Last week’s drop in crypto markets was the product of a broader macro deleveraging cycle tied to traditional finance — not a fresh breakdown within the digital asset industry — according to speakers at Consensus Hong Kong 2026.
HONG KONG — The recent sell-off in bitcoin and other cryptocurrencies reflected tightening global liquidity conditions and the unwind of leveraged trades, rather than crypto-specific stress, market participants said during a panel discussion at the conference.
The downturn contrasted with the firm-specific collapses and scandals that defined 2022. Instead, it was driven by shifts in funding dynamics across traditional markets.
“Risk had already come down after Oct. 10,” said Fabio Frontini, founder of Abraxas Capital Management. “What we experienced was essentially spillover from traditional finance. Crypto now moves within the same macro framework as other risk assets.”
A key driver was the reversal of yen carry trades — a strategy in which investors borrow Japanese yen at relatively low interest rates and allocate the proceeds to higher-yielding assets such as equities, precious metals, bitcoin and ether.

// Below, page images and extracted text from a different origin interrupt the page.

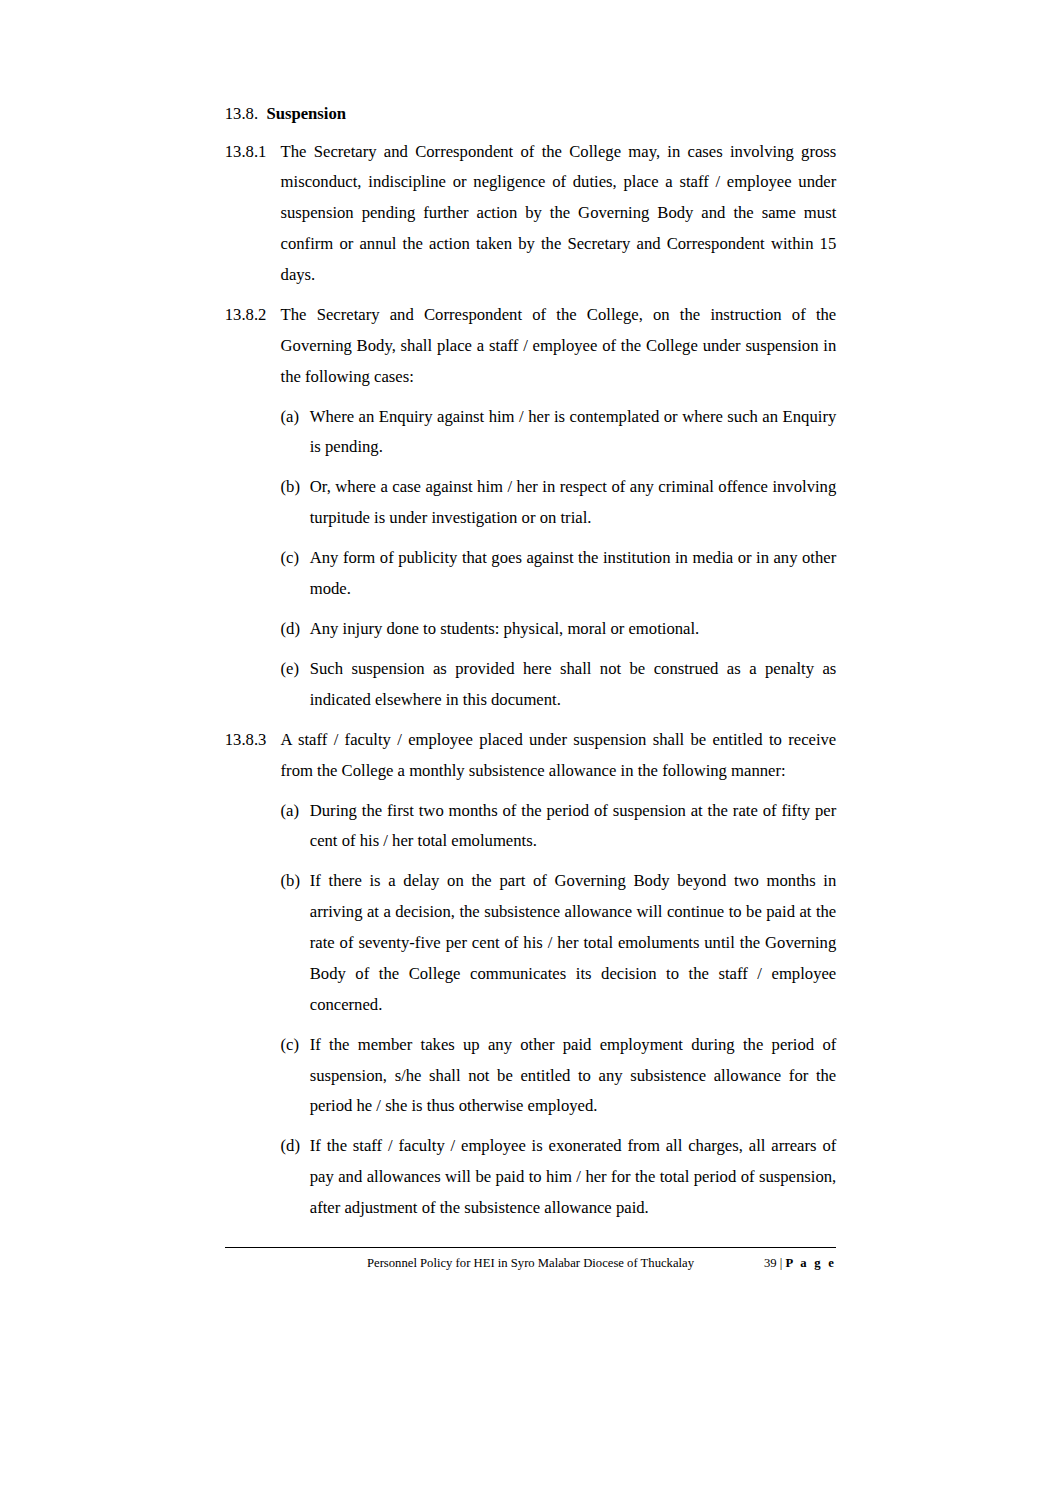13.8. Suspension
13.8.1 The Secretary and Correspondent of the College may, in cases involving gross misconduct, indiscipline or negligence of duties, place a staff / employee under suspension pending further action by the Governing Body and the same must confirm or annul the action taken by the Secretary and Correspondent within 15 days.
13.8.2 The Secretary and Correspondent of the College, on the instruction of the Governing Body, shall place a staff / employee of the College under suspension in the following cases:
(a) Where an Enquiry against him / her is contemplated or where such an Enquiry is pending.
(b) Or, where a case against him / her in respect of any criminal offence involving turpitude is under investigation or on trial.
(c) Any form of publicity that goes against the institution in media or in any other mode.
(d) Any injury done to students: physical, moral or emotional.
(e) Such suspension as provided here shall not be construed as a penalty as indicated elsewhere in this document.
13.8.3 A staff / faculty / employee placed under suspension shall be entitled to receive from the College a monthly subsistence allowance in the following manner:
(a) During the first two months of the period of suspension at the rate of fifty per cent of his / her total emoluments.
(b) If there is a delay on the part of Governing Body beyond two months in arriving at a decision, the subsistence allowance will continue to be paid at the rate of seventy-five per cent of his / her total emoluments until the Governing Body of the College communicates its decision to the staff / employee concerned.
(c) If the member takes up any other paid employment during the period of suspension, s/he shall not be entitled to any subsistence allowance for the period he / she is thus otherwise employed.
(d) If the staff / faculty / employee is exonerated from all charges, all arrears of pay and allowances will be paid to him / her for the total period of suspension, after adjustment of the subsistence allowance paid.
Personnel Policy for HEI in Syro Malabar Diocese of Thuckalay
39 | P a g e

The trade becomes vulnerable when Japanese interest rates rise or the yen appreciates. As funding costs increase, investors must buy back yen to repay loans, often forcing them to unwind leveraged positions. That process can amplify volatility across asset classes.

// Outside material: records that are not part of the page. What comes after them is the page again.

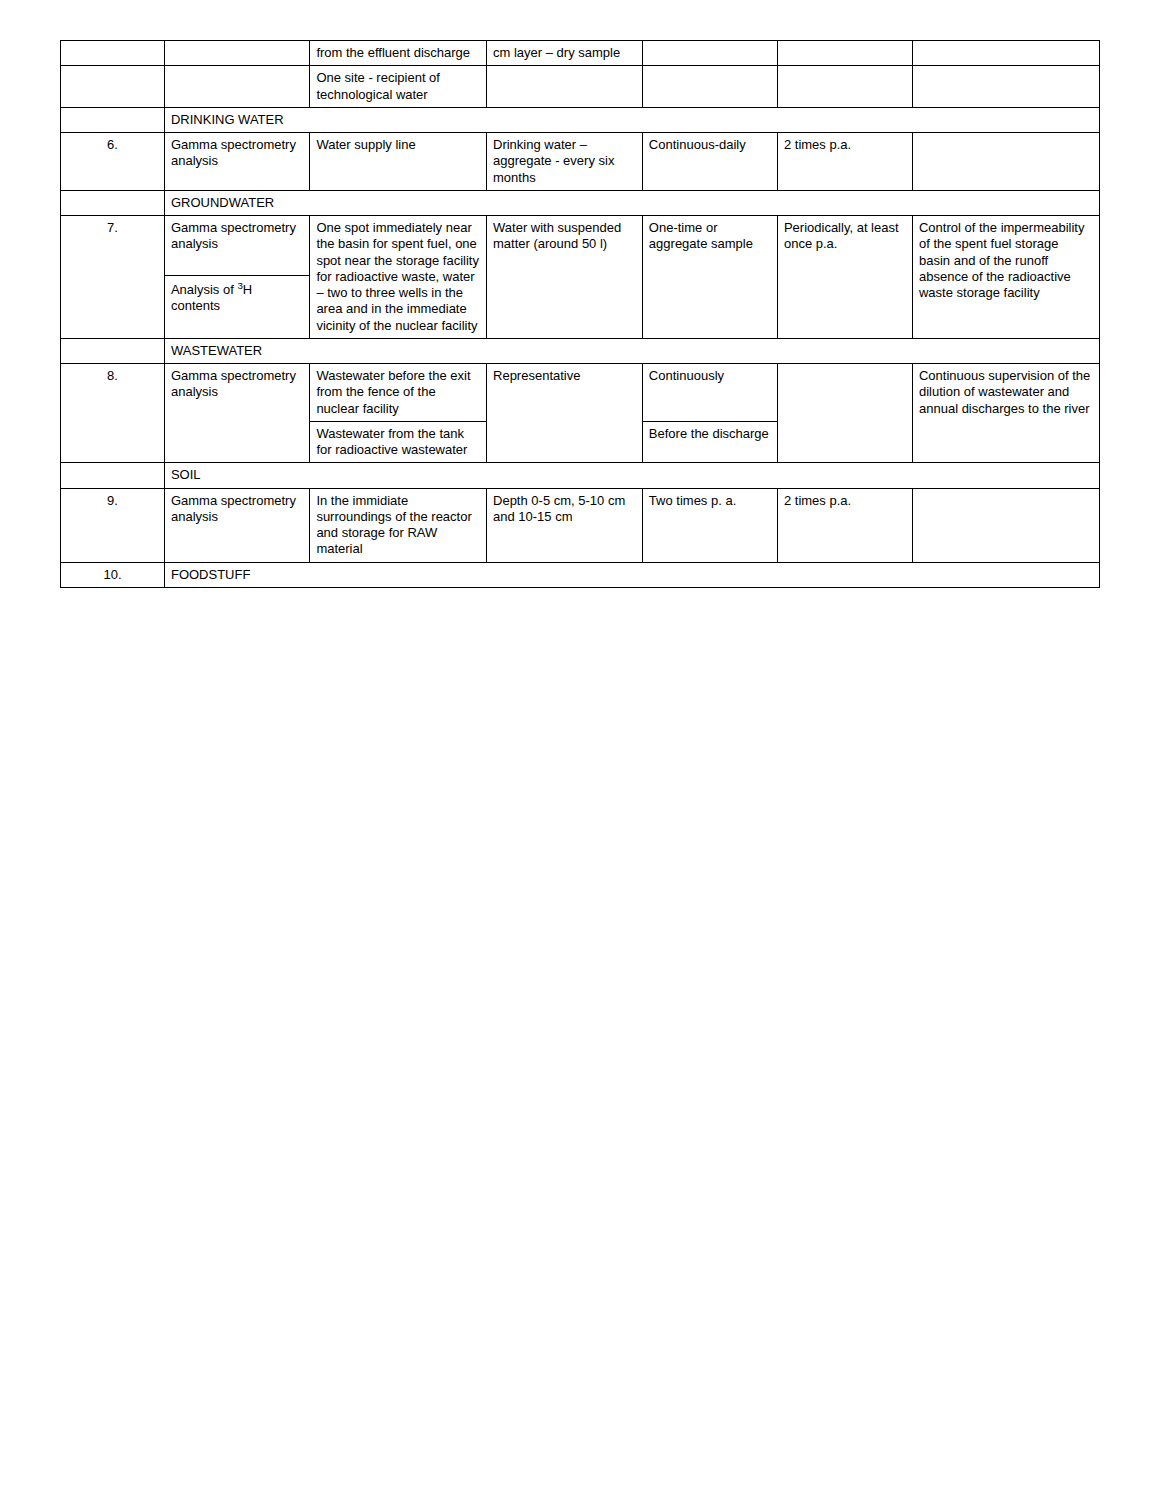| | | from the effluent discharge | cm layer – dry sample | | | |
| | | One site - recipient of technological water | | | | |
| | DRINKING WATER |
| 6. | Gamma spectrometry analysis | Water supply line | Drinking water – aggregate - every six months | Continuous-daily | 2 times p.a. | |
| | GROUNDWATER |
| 7. | Gamma spectrometry analysis | One spot immediately near the basin for spent fuel, one spot near the storage facility for radioactive waste, water – two to three wells in the area and in the immediate vicinity of the nuclear facility | Water with suspended matter (around 50 l) | One-time or aggregate sample | Periodically, at least once p.a. | Control of the impermeability of the spent fuel storage basin and of the runoff absence of the radioactive waste storage facility |
| Analysis of 3 H contents |
| | WASTEWATER |
| 8. | Gamma spectrometry analysis | Wastewater before the exit from the fence of the nuclear facility | Representative | Continuously | | Continuous supervision of the dilution of wastewater and annual discharges to the river |
| Wastewater from the tank for radioactive wastewater | Before the discharge |
| | SOIL |
| 9. | Gamma spectrometry analysis | In the immidiate surroundings of the reactor and storage for RAW material | Depth 0-5 cm, 5-10 cm and 10-15 cm | Two times p. a. | 2 times p.a. | |
| 10. | FOODSTUFF |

Thomas Restout, group CEO of B2C2, said rising rates and heightened market turbulence compounded the pressure. Increased volatility triggered higher margin requirements, raising the amount of collateral needed to maintain positions. In metals markets, for instance, margin requirements climbed from roughly 11% to 16%, prompting some participants to reduce exposure.
The result was synchronized weakness across risk assets, with crypto declining alongside equities and commodities rather than acting as the epicenter of instability.
Spot bitcoin exchange-traded funds saw elevated volumes during the pullback, but panelists pushed back against the narrative of widespread institutional retreat. Assets under management in bitcoin ETFs peaked near $150 billion and currently stand around $100 billion, with approximately $12 billion in cumulative net outflows since October.
Those flows, speakers suggested, represent repositioning and ownership rotation more than systemic capitulation.
Looking ahead, panelists said the integration between traditional finance and blockchain infrastructure is set to deepen further. Emma Lovett, credit lead for Market DLT at J.P. Morgan, described 2025 as a regulatory turning point, particularly in the United States, where a more constructive policy backdrop has accelerated the use of public blockchains.
“What we began seeing in 2025 was the use of public chains and stablecoins to settle traditional securities,” Lovett said, signaling that convergence between mainstream financial systems and crypto rails is likely to accelerate into 2026.